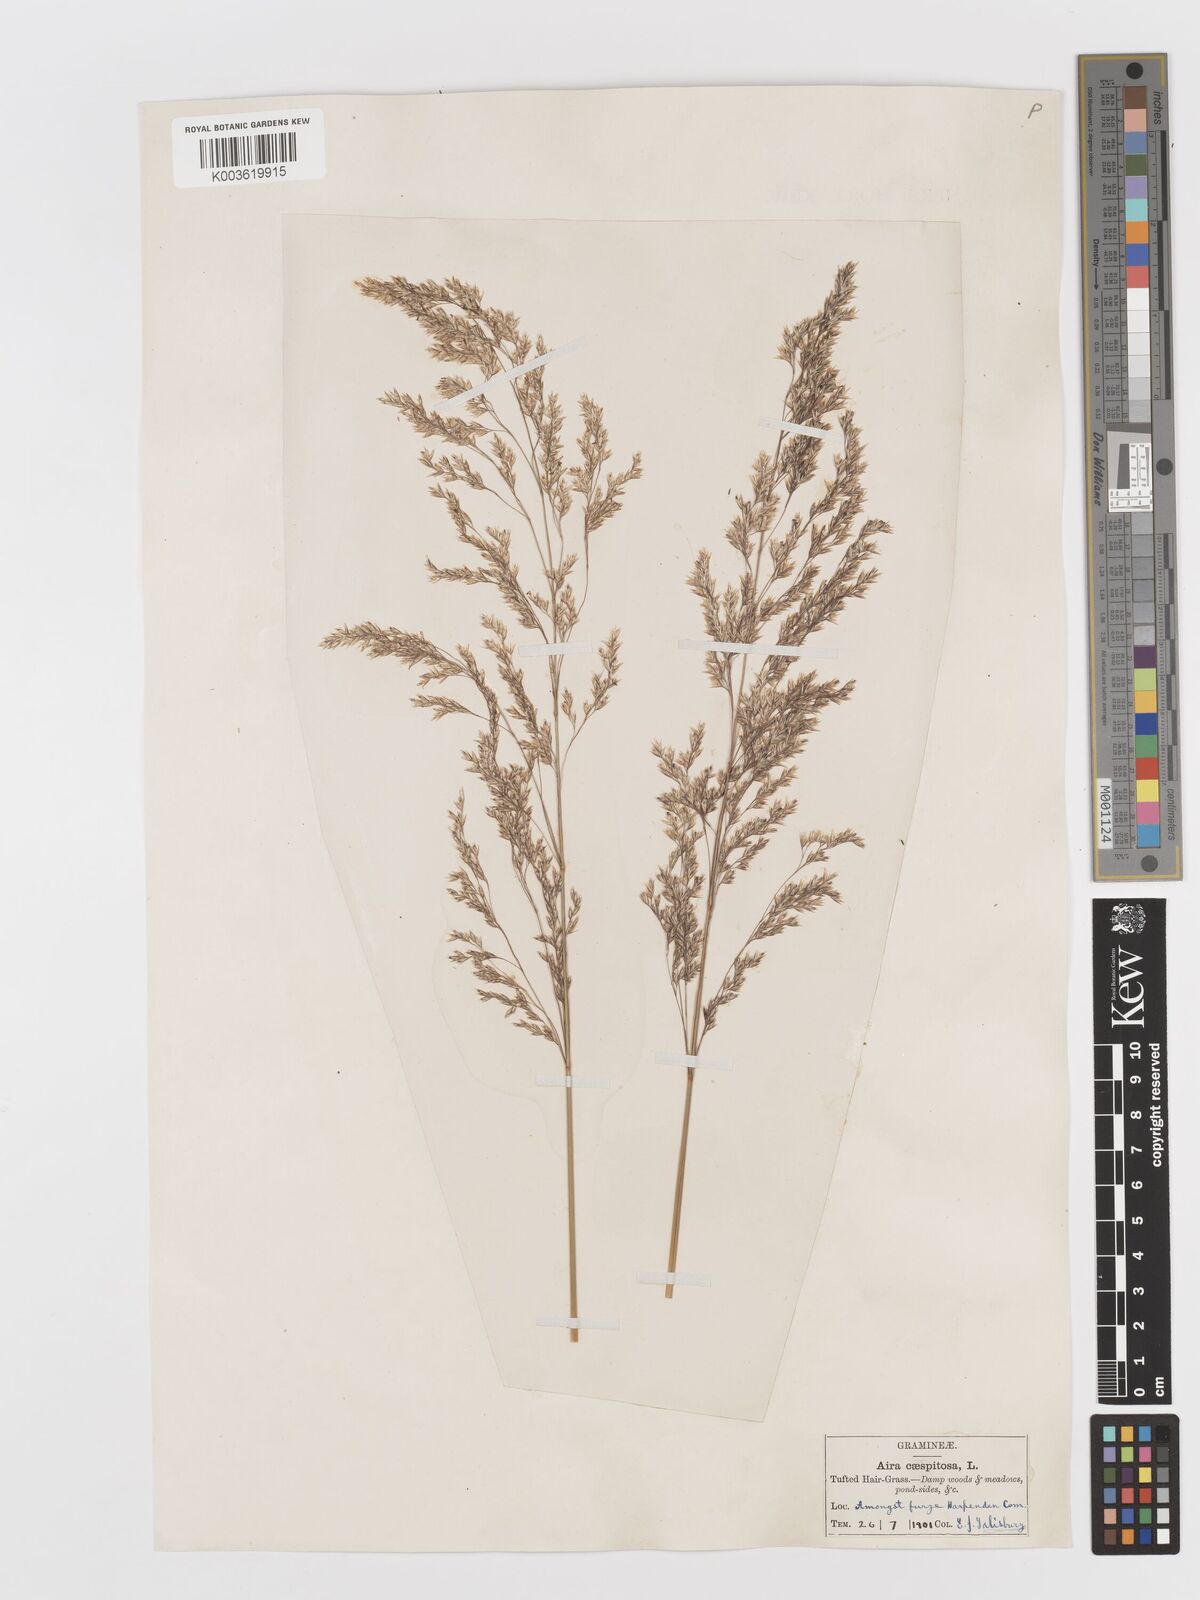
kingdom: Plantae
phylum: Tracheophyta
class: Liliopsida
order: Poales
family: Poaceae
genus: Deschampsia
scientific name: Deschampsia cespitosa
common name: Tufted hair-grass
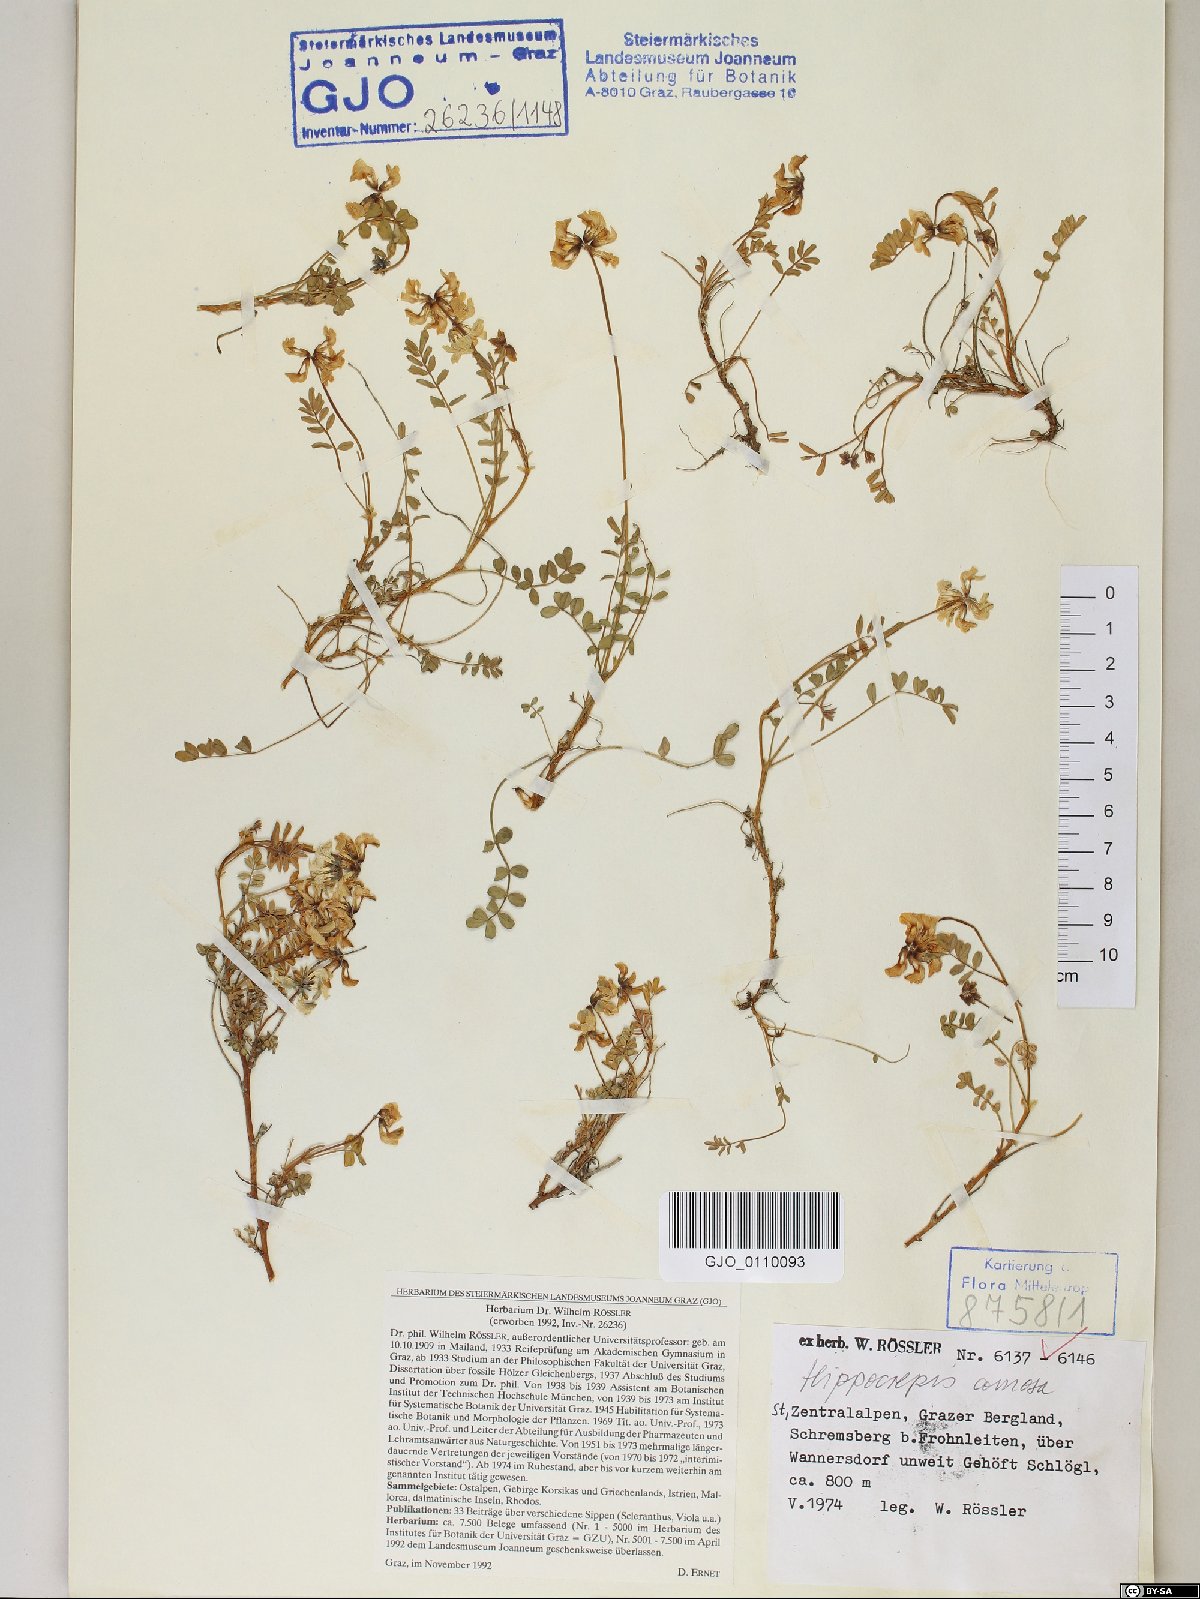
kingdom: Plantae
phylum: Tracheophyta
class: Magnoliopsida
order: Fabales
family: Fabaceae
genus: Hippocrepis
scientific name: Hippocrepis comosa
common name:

Your goal — Return each line of the items that contains the word "name". Treat uppercase and lowercase as different.

Solution —
scientific name: Deschampsia cespitosa
common name: Tufted hair-grass
scientific name: Hippocrepis comosa
common name:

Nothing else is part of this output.